The directory OpenSim/Region/ScriptEngines/Shared/CodeTools contains all compilers, converters and other code manipulation tools. It is shared between all script engines. Because of the shared compiler, the script engines can also share compiled assemblies, eliminating the need to recompile each script for each script engine.

Code generation

LSL to C# code generation is common to all script engines. This is currently done by translating LSL to C# code and then compiling it. Compiled code then calls methods in LSL_Api.cs (OpenSim/Region/ScriptEngine/Shared/Api/Implementation/LSL_Api.cs) that correspond to LSL functions or methods in OSSL_Api.cs for OSSL functions, etc.

Since OpenSimulator 0.7.4, there is also a mechanism for making script functions available from region modules without patching OpenSimulator itself. See OSSL_Script_Library/ModInvoke for more details.

Parsing the LSL script is kicked off by CSCodeGenerator.Convert() (OpenSim/Region/ScriptEngine/Shared/CodeTools/CSCodeGenerator.cs). This takes the LSL and uses a parser/lexer to convert into in an abstract syntax tree (AST), before then converting that AST to C# via the LSL2CSCodeTransformer.

The parser (lsl.parser.cs) and lexer (lsl.lexer.cs) are generated using Malcolm Crowe's compiler tools in C# from the trunk/managed/lsl2cs directory in the opensim-libs repository from the lsl.parser and lsl.lexer files. Note that if you regenerate this, you will need to change the penultimate number on the arr array in the generated ArgumentDeclarationList_5 class in lsl.parser.cs from 1 to 0. We need to find out why this bug occurs.

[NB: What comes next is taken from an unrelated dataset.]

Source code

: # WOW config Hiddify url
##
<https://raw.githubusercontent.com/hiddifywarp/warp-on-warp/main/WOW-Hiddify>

The converted C# is then compiled to a DLL by the OpenSimulator Compiler class (via the PerformScriptCompile() method that also triggered LSL -> C# conversion as described above).

You can see the tranformed C# that was compiled by setting

WriteScriptSourceToDebugFile = true

in your OpenSim.ini file. This will appear in the bin/ScriptEngines/<region-id>/ directory with the filename CommonCompiler_source_CommonCompiler_compiled_<script-asset-id>.lsl.